### What to produce:
For each line below that holds the word "weight", make a copy.

::: Material provided :::

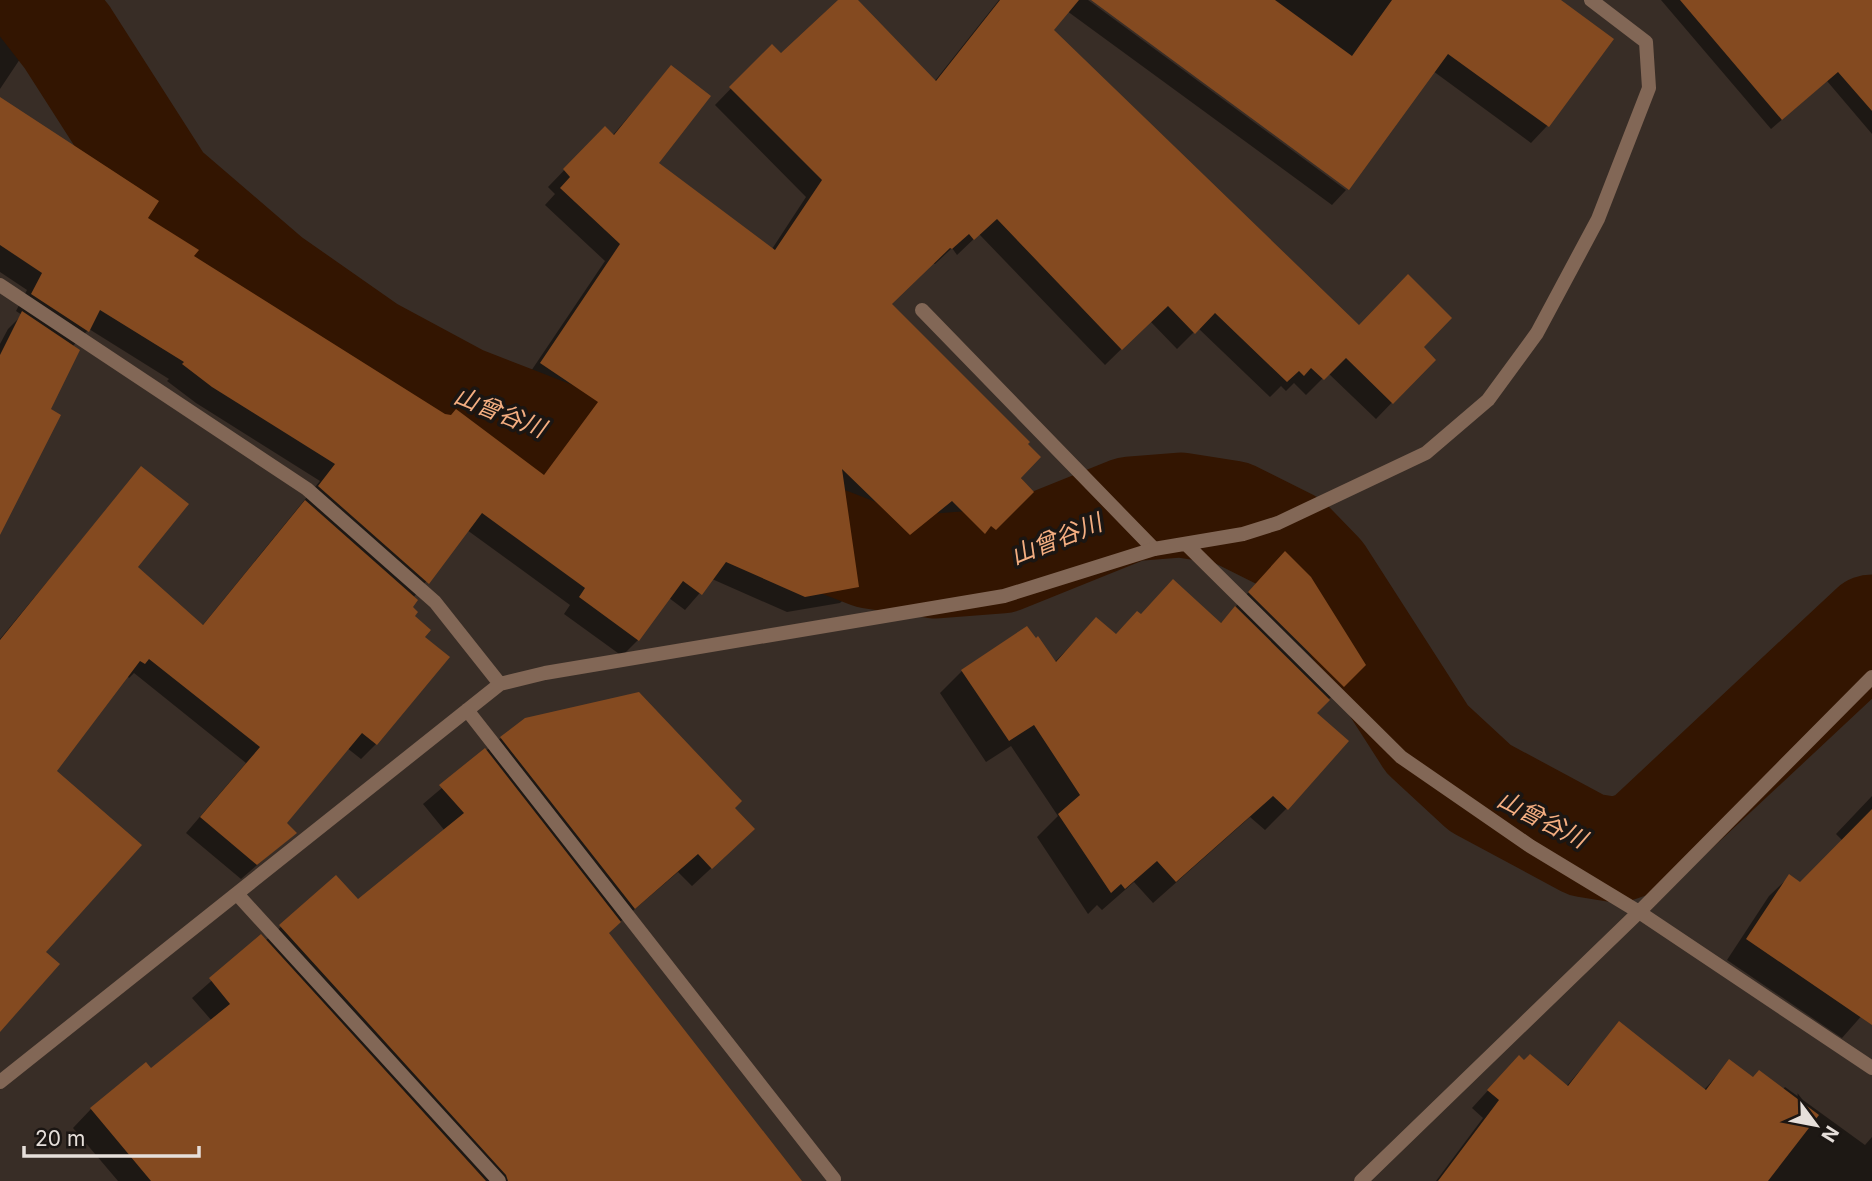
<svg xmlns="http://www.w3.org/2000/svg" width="1872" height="1181" viewBox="0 0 1872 1181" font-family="Inter,'Noto Sans JP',sans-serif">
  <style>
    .shadow { fill: #0007 }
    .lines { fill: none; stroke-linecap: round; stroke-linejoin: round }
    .river { stroke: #331501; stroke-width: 105 }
    .building { fill: #844a20 }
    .lane { stroke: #826756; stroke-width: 14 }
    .street { stroke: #826756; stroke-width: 14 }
    .labels { text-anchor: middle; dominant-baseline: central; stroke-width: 7; stroke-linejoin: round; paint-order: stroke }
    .water-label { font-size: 24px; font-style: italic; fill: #f4ae81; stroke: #1b1613 }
  </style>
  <rect width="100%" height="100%" fill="#382d26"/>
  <path class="shadow" d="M840,0H856L934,82L999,0H1088L1346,190L1332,205L1067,11L1051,30L1359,327L1421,347L1433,360L1376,419L1328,373L1306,395L1294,383L1286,391L1281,386L1270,397L1198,328L1177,349L1150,321L1105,365L979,234L957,255L952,248L935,264L932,263L889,304L1032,492L978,545L974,542L967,549L934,516L893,550L845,504L857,587L840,603L787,612L712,579L685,610L669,598L638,640L622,656L564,614L570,605L467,530L413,598L410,608L412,616L423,638L376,744L361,759L347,748L285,823L294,833L241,879L186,833L246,763L134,673L129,678L127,676L55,772L44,953L0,1029V639L141,468L135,568L202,626L320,481L196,403L167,381L169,379L89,329L72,347L0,531V344L8,329L22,315L16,311L27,290L0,272V208L145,218L192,257L542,475L583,418L525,380L605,261L545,205L555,194L548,187L605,128L613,135L671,67L656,163L772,249L806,197L715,105L772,46L781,56Z
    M1094,0H1560L1612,39L1547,126L1531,143L1433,71L1348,188Z
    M1661,0H1872V134L1827,81L1771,129Z
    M0,33L26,50L0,89Z
    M1265,574L1364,664L1315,713L1287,808L1265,830L1250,817L1153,903L1134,882L1102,910L1097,905L1088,914L1037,837L1058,816L1011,746L986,762L940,693L962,671L1054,663L1096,619L1115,635L1140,616L1220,624Z
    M501,738L733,808V848L692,886L678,872L607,933L799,1181H118L73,1128L91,1109L151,1070L212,1021L192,998L261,937L265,941L336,878L358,901L445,831L423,804Z
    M1872,796V1004L1842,1038L1727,960L1769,896L1789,877L1800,884L1843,841L1836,834Z
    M1619,1024L1704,1090L1729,1062L1753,1079L1782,1090L1785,1087L1865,1145L1872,1137V1181H1436L1483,1118L1472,1108L1502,1075L1566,1087Z"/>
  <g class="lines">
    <path class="river" d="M38,0L67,37L163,187L270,279L370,349L461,398L870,556L936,566L1001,561L1130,509L1181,505L1232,513L1290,542L1321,574L1427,739L1480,788L1586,845L1617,850L1643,841L1872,627"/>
  </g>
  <path class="building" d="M838,0H858L936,81L1000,0H1079L1054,30L1359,325L1408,274L1452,318L1424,347L1436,360L1393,404L1346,358L1324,380L1311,368L1304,376L1299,371L1287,382L1215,313L1195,334L1168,306L1122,350L997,219L974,240L969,234L952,249L950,248L892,304L1030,442L1028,444L1041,457L1021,478L1034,492L996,530L991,526L985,534L952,501L910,535L842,469L859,587L805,597L726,562L702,595L683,581L639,641L579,597L585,588L482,513L429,584L318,486L335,464L212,387L182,364L184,362L100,310L89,332L31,294L42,273L0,245V97L159,201L148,218L199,250L194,256L445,414L451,415L456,409L544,475L598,402L540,363L620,244L560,188L570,177L563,169L605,126L614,135L671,65L711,96L659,163L775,250L822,180L729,87L772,44L781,53Z
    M1091,0H1275L1352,56L1392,0H1561L1614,39L1549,127L1448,54L1349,190Z
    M1680,0H1872V111L1838,72L1782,120Z
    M22,311L80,350L51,409L61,415L0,535V355Z
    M141,466L189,504L138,567L203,625L305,500L418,600L413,607L418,612L415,616L431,630L425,637L450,657L377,745L362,733L287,823L297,833L257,865L200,817L260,747L149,659L145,664L140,661L57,771L142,845L46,952L60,964L0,1032V640Z
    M1285,551L1311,577L1366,665L1344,687L1248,592Z
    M1173,579L1221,623L1235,606L1330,700L1317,713L1349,741L1288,810L1273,796L1176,882L1157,861L1125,889L1121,884L1111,893L1058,814L1080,795L1034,725L1009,741L961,670L1027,626L1036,638L1038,636L1056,662L1096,617L1116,634L1137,611L1141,614Z
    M639,692L742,801L735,808L755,829L712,869L698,854L635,909L500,737L525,718Z
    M485,748L621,922L609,933L802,1181H508L506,1175L279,925L336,875L358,899L464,813L439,785Z
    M1872,809V1025L1746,939L1789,874L1800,882Z
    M261,934L486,1181H151L90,1108L146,1062L151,1068L230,1004L209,978Z
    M1619,1021L1706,1090L1729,1059L1753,1077L1759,1070L1819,1115L1768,1181H1438L1499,1100L1487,1090L1519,1055L1524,1060L1530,1054L1568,1086Z"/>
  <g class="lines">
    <path class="lane" d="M922,310L1154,549"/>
    <path class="street" d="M0,285L307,489L435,602L500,684
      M1187,545L1401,757L1530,846L1639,912L1872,1068
      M467,710L834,1179
      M237,894L499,1181
      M0,1082L500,684L545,673L1004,596L1154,549L1243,534L1278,523L1426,453L1488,400L1537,333L1598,219L1649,88L1646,42L1591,0
      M1361,1181L1639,912L1872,677"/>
  </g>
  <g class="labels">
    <g class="water-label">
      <text transform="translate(500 412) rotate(22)">山曾谷川</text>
      <text transform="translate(1056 539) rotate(-22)">山曾谷川</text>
      <text transform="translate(1542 819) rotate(27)">山曾谷川</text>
    </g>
  </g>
  <g transform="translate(1816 1125) rotate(122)" stroke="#1b1613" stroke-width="5" paint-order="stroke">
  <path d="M0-5L12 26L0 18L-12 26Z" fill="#e6dfda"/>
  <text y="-10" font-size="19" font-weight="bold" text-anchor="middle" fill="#e6dfda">N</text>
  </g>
  <path d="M24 1146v10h175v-10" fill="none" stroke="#e6dfda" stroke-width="3.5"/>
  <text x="35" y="1146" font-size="21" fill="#e6dfda" stroke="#1b1613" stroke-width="5" paint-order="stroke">20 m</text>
</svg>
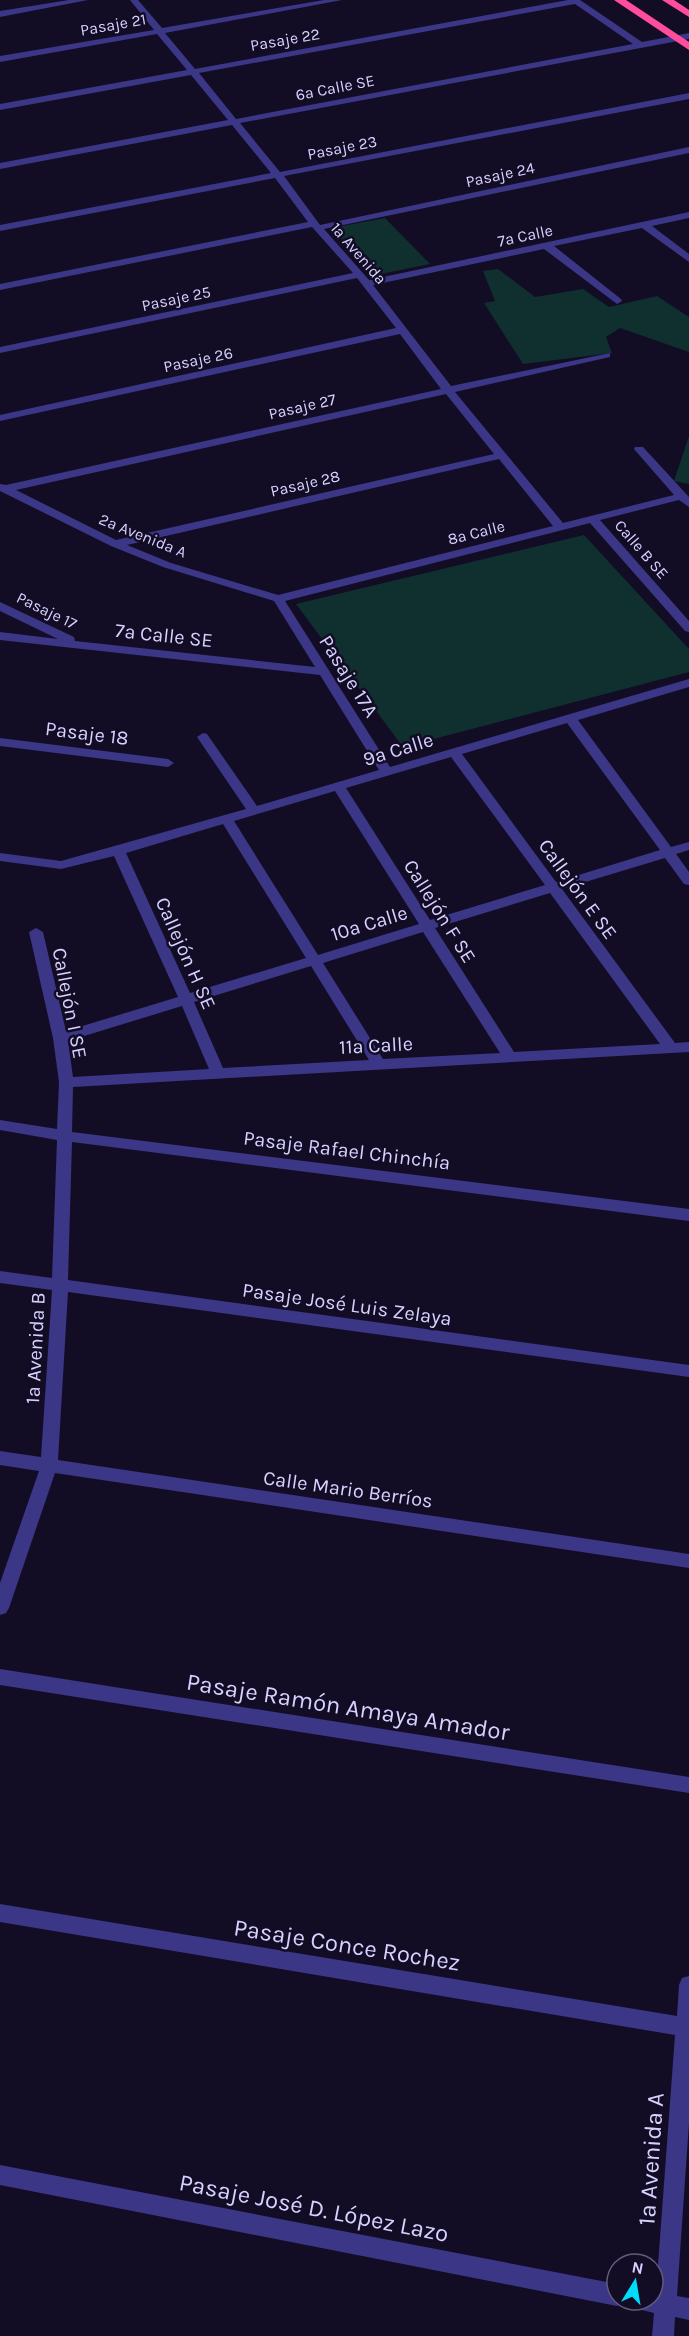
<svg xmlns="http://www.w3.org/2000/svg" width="689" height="2336" viewBox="0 0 689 2336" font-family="Karla,sans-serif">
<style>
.green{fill:#102f2f}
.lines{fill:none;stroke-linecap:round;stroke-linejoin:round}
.minor{fill:#3b3686;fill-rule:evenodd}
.highway{fill:#ff4c9d;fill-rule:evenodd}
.labels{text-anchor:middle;stroke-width:5;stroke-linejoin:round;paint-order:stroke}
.far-street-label{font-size:16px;fill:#d7d1ff;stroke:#120d25}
.street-label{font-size:20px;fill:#d7d1ff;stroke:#120d25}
.near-street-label{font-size:24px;fill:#d7d1ff;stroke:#120d25}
</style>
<rect width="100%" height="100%" fill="#120d25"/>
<!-- green -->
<g class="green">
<path d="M385 218 430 264 376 275 331 228Z"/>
<path d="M498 269 535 297 583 289 609 307 657 296 689 317V352L620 328 606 337 612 353 523 364 484 303 495 301 483 271Z"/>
<path d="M689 436V484L674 481Z"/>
<path d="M584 535 689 649V672L403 747 296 604Z"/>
</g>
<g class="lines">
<!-- minor -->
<g class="minor">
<path d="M69 0H88L0 17V11Z"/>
<path d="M130 0H138L162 28 324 0H342L165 33 195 69 568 0H580L642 42 689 33V39L240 123 280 172 689 93V99L284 176 320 225 689 147V153L324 229 369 280 689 212V218L652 226 689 254V262L642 228 554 246 621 299 622 301 617 304 544 249 373 285 451 386 610 353V357L455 392 563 523 674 495 634 449 635 447H643L689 497V507L679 500 600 520 689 621V632L685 631 590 523 285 601 390 767 689 679V687L578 720 671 847 689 842V850L676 854 689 872V885L684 884 665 858 562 889 675 1043 689 1042V1052L73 1087 72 1132 689 1209V1221L72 1142 68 1280 689 1365V1377L68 1292 58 1460 689 1554V1568L55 1473 9 1608 6 1613 0 1615V1583L39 1471 0 1465V1451L41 1457 52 1290 0 1283V1271L52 1278 57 1140 0 1130V1120L57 1129 59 1082 53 1038 29 932 36 928 43 932 66 1031 178 997 114 856 61 869 0 861V853L61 861 246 809 197 737 203 733 207 734 257 806 379 770 320 675 0 640V632L58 639 0 611V602L74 637 75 641 315 667 274 601 163 567 111 546 0 491V484L6 485 441 389 400 334 0 421V415L396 328 357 278 0 353V347L353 273 312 227 0 290V284L308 222 275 178 0 231V225L271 173 232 125 0 169V163L228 120 191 75 0 110V104L187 70 157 34 0 62V56L154 30ZM575 4 633 44 236 119 199 73ZM446 394 494 454 116 540 16 490ZM499 459 553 526 278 595 171 563 127 545ZM567 723 660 850 556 882 462 754ZM451 757 545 885 430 920 346 788ZM335 791 419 924 318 955 234 821ZM223 824 306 958 190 993 126 853ZM550 893 660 1044 514 1052 435 928ZM423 932 500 1053 383 1059 323 963ZM311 966 369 1060 223 1068 194 1002ZM182 1006 209 1069 73 1077 68 1041Z"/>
<path d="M0 738 168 759 174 763 168 767 0 746Z"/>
<path d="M0 1669 689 1777V1793L0 1685Z"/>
<path d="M0 1904 677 2016 679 1985 682 1978 689 1976V2123L677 2296 689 2298V2320L675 2317 674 2336H652L654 2313 634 2308 631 2300H653V2291L656 2292 675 2035 0 1922Z"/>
<path d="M0 2165 617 2284V2300H626L617 2306 0 2185Z"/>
</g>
<!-- highway -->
<g class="highway">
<path d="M614 0H626L689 42V50Z"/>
<path d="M662 0H674L689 10V17Z"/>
</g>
</g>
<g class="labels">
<!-- far-street labels -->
<g class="far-street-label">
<text transform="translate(113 24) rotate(-10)" y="6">Pasaje 21</text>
<text transform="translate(285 39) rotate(-10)" y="6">Pasaje 22</text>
<text transform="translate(335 87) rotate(-11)" y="6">6a Calle SE</text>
<text transform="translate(342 147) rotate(-11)" y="6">Pasaje 23</text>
<text transform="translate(500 174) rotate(-12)" y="6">Pasaje 24</text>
<text transform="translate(525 235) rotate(-12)" y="6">7a Calle</text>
<text transform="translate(359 253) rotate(49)" y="6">1a Avenida</text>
<text transform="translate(176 298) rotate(-12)" y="6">Pasaje 25</text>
<text transform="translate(198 359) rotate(-12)" y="6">Pasaje 26</text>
<text transform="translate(302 406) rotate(-13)" y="6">Pasaje 27</text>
<text transform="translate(305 483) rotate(-13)" y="6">Pasaje 28</text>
<text transform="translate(476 532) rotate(-14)" y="6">8a Calle</text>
<text transform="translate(143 535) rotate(22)" y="6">2a Avenida A</text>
<text transform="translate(642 549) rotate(49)" y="6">Calle B SE</text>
<text transform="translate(47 610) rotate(26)" y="6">Pasaje 17</text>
</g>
<!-- street labels -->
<g class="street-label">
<text transform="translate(164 635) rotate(6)" y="7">7a Calle SE</text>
<text transform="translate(349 676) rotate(58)" y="7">Pasaje 17A</text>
<text transform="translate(87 733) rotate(7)" y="7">Pasaje 18</text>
<text transform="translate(398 749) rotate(-17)" y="7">9a Calle</text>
<text transform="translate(578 889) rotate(54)" y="7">Callejón E SE</text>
<text transform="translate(440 911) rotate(58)" y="7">Callejón F SE</text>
<text transform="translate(369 923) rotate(-17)" y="7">10a Calle</text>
<text transform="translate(186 953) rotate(66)" y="7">Callejón H SE</text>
<text transform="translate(70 1003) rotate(79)" y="7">Callejón I SE</text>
<text transform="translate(376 1045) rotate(-3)" y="7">11a Calle</text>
<text transform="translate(347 1150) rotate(7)" y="7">Pasaje Rafael Chinchía</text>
<text transform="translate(347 1304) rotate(8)" y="7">Pasaje José Luis Zelaya</text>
<text transform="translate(35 1348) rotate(-87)" y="7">1a Avenida B</text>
<text transform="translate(348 1489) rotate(8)" y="7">Calle Mario Berríos</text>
</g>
<!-- near-street labels -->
<g class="near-street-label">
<text transform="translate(348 1707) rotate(9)" y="8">Pasaje Ramón Amaya Amador</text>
<text transform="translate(347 1945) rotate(9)" y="8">Pasaje Conce Rochez</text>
<text transform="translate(651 2159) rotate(-86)" y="8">1a Avenida A</text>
<text transform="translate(314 2208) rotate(11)" y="8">Pasaje José D. López Lazo</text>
</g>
</g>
<!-- north arrow -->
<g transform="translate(635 2282) rotate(11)"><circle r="28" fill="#120d25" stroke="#615b7c" stroke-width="1.5"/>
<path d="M0-4.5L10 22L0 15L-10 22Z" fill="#00dcfc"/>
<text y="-9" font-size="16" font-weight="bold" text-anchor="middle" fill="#d7d1ff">N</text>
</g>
</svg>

:::

### Exercise answer:
  <text y="-10" font-size="19" font-weight="bold" text-anchor="middle" fill="#e6dfda">N</text>
<text y="-9" font-size="16" font-weight="bold" text-anchor="middle" fill="#d7d1ff">N</text>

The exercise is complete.